• [To do]
A. In the passage on tumor antigen expression in breast carcinomas, which housekeeping gene was amplified to normalize the panel of cDNAs?
B. Extend the passage on tumor antigen expression in breast carcinomas with the text that would follow its final sentence.

• [Page extract]

Cancer-specific expression of selected tumor antigens

Expression patterns for several of the selected genes were analyzed by semi-quantitative PCR from SMART cDNA template. It has been previously shown [18], by comparing the expression level of target genes in SMART PCR-amplified cDNAs and their corresponding total RNAs, that SMART cDNA accurately reflects gene expression patterns found in total RNA. We normalized the panel of cDNAs from ten different breast carcinomas, one metastasized lymph node, normal breast, normal testis and peripheral blood lymphocytes from healthy donors, by PCR amplification of a housekeeping gene, β-actin (Figure 5). Three of the identified antigens, fucosyltransferase (T6-7), Zinc finger protein 258 (T11-6), and p53-binding protein (T1-52) [6], were ubiquitously expressed in all the tumor and normal tissue samples tested (Figure 5A). Some of the antigens, T5-15 (KIAA1735), T5-13 (Sos1), T11-5 (hypothetical protein MGC4170) were found to be downregulated in many tumors (Figure 5B). T11-9 (hypothetical protein AF225417) was overexpressed in 50% of the primary tumors and the unique metastasized lymph node tested. T11-3 (trap ankyrin repeat) was overexpressed in most of the tumors tested in comparison with normal breast, although it was also transcribed in testis and normal lymphocytes (Figure 5C). T7-1 (KIAA1288) was found to be overexpressed in 50% of the primary breast carcinomas and in the metastasis specimen tested. In order to obtain an evaluation of the accuracy of the method used for the analysis of gene expression, we performed PCR amplification of neu/HER2, a known tumor marker overexpressed in breast cancer. We observed that neu/HER2 is overexpressed in 2 primary tumors among the 7 tested (≈29%) in accordance with the literature on breast carcinoma [19, 20].

Figure 5
figure 5

cDNA-PCR analysis of gene expression was done using specific sequence primers. We used SMART cDNAs from 7–10 different tumor samples (patients B84, B85, B87, B89, B90, B91, B92, B93, B95, B96) as template, from single metastasized lymph node indicated as LMB82 (patient B82) and from normal breast, normal testis, lymphocytes from healthy donors. cDNAs were normalized by amplification of β-actin gene. There are agarose gels with ubiquitously-expressed genes in Figure 5A, underexpressed genes in Figure 5B, overexpressed ones in Figure 5C.

• [Data supplied]
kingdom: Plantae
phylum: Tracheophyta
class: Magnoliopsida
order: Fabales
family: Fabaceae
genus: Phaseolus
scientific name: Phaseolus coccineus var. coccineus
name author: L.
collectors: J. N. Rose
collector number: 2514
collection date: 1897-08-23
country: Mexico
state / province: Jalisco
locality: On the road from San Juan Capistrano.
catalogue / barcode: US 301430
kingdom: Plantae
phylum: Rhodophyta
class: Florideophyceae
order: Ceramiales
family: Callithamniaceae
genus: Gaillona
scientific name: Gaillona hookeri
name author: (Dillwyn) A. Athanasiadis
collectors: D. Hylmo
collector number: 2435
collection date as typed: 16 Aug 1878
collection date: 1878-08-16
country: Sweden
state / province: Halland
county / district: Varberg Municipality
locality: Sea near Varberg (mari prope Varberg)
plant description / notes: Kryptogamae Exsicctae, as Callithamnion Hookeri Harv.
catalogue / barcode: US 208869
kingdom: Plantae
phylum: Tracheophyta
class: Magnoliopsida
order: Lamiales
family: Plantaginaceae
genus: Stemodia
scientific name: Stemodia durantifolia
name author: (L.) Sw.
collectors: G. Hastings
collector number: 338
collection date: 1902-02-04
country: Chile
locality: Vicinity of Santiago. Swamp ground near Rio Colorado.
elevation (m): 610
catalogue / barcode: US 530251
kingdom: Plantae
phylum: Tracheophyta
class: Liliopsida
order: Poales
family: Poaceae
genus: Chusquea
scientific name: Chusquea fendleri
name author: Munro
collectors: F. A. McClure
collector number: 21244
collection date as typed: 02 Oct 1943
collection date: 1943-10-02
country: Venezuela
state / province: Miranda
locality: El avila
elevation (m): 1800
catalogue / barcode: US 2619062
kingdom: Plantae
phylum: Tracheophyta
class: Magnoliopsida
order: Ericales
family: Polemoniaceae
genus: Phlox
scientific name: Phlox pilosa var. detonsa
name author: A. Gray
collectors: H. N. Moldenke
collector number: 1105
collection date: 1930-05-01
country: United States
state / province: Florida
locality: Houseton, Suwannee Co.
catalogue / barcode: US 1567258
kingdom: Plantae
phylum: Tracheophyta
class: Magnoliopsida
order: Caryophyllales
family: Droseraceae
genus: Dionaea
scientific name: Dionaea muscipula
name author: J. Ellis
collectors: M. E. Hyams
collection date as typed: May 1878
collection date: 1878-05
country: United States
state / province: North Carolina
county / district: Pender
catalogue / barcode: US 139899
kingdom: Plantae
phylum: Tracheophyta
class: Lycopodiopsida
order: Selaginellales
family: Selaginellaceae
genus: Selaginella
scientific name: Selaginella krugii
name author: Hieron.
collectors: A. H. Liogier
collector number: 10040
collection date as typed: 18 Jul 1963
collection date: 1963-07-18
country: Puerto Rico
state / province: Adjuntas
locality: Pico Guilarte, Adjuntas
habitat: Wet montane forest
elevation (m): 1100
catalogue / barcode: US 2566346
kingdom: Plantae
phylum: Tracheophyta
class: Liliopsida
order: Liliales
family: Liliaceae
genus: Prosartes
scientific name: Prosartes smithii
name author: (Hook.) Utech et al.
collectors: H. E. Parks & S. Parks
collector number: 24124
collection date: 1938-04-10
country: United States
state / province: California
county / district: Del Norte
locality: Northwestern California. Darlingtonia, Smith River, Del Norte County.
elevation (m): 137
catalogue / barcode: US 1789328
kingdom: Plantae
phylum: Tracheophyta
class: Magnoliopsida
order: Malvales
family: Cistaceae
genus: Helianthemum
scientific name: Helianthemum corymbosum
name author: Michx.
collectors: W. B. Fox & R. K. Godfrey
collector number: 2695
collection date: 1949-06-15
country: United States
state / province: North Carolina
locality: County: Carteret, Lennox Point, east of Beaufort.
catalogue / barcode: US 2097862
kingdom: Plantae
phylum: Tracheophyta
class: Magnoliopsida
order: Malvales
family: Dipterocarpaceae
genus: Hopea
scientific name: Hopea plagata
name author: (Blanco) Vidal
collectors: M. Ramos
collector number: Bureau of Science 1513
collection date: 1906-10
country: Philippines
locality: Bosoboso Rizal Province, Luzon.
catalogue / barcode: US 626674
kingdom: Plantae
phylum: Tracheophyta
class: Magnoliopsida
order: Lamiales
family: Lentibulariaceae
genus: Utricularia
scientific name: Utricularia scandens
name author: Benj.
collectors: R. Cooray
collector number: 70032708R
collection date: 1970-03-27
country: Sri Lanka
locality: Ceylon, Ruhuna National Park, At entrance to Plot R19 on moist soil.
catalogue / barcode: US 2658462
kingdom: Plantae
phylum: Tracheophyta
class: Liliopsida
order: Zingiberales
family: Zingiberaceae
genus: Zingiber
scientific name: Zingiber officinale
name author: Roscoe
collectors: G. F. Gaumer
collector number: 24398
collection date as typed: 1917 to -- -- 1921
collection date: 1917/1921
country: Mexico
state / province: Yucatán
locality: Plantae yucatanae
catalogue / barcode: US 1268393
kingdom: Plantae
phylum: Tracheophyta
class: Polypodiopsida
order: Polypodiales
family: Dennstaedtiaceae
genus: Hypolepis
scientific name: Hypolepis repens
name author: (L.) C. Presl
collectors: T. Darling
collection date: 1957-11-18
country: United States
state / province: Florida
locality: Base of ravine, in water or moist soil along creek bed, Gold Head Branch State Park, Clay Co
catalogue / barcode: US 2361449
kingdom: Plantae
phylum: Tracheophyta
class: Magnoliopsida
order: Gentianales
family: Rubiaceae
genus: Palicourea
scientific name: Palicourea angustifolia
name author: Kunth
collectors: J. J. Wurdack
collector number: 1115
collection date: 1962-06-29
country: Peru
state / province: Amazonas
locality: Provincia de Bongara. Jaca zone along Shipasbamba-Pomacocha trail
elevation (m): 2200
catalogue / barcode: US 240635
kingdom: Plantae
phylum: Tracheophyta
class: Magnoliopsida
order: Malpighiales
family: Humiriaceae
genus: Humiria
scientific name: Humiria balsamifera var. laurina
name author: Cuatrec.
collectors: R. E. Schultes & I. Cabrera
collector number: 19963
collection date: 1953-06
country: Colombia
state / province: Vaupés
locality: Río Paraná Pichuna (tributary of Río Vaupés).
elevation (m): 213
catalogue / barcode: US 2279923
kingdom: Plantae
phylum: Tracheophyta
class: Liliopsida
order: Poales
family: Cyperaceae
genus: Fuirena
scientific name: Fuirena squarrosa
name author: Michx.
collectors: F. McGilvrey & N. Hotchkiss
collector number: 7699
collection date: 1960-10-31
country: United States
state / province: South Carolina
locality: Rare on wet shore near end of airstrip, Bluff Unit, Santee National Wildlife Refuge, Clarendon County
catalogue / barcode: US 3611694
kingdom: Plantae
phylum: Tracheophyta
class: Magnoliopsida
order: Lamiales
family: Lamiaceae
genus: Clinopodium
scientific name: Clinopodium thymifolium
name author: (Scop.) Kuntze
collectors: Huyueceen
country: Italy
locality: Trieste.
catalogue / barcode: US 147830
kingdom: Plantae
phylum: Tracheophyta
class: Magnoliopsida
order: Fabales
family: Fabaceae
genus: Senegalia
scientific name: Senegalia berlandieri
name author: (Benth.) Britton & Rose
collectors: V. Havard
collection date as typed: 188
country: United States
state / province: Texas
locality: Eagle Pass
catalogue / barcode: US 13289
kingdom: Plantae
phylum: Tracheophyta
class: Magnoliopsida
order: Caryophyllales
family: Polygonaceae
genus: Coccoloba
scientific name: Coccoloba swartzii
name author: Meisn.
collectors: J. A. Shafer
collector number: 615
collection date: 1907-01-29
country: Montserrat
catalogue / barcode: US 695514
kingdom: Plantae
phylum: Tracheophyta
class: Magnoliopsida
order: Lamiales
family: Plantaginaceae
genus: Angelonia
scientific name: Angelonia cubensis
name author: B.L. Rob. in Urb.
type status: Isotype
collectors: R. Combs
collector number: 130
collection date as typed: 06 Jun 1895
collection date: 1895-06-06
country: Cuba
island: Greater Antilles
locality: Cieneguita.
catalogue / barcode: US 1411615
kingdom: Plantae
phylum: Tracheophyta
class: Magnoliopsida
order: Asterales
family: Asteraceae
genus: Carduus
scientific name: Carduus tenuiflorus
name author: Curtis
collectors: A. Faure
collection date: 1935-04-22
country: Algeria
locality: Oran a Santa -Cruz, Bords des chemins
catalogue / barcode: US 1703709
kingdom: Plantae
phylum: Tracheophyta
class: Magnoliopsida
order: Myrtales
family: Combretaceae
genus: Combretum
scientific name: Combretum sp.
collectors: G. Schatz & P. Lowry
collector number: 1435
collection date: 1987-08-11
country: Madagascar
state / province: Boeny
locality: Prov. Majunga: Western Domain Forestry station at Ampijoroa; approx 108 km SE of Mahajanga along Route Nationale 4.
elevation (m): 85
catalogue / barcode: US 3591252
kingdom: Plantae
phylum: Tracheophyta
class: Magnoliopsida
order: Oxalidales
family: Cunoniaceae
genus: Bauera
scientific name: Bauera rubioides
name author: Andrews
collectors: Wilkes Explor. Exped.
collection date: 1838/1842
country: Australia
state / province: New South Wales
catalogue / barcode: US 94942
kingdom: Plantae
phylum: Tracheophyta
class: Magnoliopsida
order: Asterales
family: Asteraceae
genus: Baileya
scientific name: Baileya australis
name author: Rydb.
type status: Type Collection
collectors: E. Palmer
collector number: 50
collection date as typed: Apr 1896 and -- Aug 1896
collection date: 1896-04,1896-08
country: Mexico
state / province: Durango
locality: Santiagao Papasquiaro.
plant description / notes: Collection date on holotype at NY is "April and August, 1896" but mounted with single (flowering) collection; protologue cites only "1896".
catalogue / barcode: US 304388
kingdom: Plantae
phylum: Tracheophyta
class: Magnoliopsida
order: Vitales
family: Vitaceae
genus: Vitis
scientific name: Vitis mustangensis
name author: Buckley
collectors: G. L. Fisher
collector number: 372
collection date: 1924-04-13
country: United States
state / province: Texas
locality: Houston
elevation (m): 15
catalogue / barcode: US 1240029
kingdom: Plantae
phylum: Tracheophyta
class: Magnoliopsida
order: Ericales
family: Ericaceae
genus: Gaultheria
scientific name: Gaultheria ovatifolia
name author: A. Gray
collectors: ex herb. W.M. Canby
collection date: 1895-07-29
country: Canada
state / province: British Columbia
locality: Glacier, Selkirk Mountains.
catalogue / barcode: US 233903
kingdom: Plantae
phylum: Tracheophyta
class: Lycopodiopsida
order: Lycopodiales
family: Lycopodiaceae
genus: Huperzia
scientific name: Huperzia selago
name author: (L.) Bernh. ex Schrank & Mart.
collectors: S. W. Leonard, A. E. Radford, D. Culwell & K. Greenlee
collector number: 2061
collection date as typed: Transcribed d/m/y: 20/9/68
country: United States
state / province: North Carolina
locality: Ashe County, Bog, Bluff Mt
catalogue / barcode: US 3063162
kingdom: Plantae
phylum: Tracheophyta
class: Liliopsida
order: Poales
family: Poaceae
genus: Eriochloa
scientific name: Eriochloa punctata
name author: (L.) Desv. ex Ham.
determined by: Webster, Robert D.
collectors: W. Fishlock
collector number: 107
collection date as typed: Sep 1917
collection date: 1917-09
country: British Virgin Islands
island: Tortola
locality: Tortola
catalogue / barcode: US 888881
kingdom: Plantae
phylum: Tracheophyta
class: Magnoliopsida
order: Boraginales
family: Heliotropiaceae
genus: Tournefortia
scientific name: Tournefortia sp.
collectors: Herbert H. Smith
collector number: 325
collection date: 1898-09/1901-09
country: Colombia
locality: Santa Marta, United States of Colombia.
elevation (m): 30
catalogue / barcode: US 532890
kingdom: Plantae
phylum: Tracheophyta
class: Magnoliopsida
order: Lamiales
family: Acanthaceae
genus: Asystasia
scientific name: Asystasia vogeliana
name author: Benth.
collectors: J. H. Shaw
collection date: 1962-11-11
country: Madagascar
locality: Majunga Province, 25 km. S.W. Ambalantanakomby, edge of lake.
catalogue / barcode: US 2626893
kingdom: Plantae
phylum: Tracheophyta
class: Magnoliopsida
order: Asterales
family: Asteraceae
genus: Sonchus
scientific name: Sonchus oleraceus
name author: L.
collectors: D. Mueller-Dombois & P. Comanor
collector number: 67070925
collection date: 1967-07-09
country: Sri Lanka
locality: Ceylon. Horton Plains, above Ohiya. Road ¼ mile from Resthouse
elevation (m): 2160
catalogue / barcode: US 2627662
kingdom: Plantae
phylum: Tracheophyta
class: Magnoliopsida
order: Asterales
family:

• [Solved tasks]
A. β-actin

B.
In the present study we report the construction of MCF-7 and MDA-MB-468 cell lines, breast carcinoma and testis cDNA phage-displayed libraries expressed as fusions to bacteriophage lambda gpD. The new phage vectors bear a flexible GS linker between the cloned protein domain and protein D, so as to facilitate lambda head assembly. Moreover, a new efficient protocol to synthesize cDNA was applied. We primed cDNA synthesis on mRNA template with random oligonucleotides containing a constant 5' end. After complete synthesis of double-stranded cDNA, a second round of random priming was applied to generate oriented fragments of cDNA suitable for library construction. This protocol, in comparison with previous version, increases the presence of authentic protein domains in the library twofold, because of correct cDNA orientation. Moreover, some of the clones isolated from our previous libraries were results of chimerical fusion of two or more different genes, generated through double random priming on ds cDNA template. The new protocol has reduced this problem significantly.

We also confirmed the advantage of N-terminal fusion for domain library construction in phage display vectors for screening with sera, because a significant amount of false positive cross-reactive clones, containing stop codons downstream of the fusion site giving rise to short mimotope sequences, were selected from the C-terminal fusion library (T6). Only 4 clones with specific tumor-related reactivity were isolated from the T6 library. However, C-terminal fusion might allow efficient display and selection for some antigenic C-terminal protein domains. In fact, the C-terminal fragment of fucosyltransferase (clone T6-7) was isolated from the T6 library.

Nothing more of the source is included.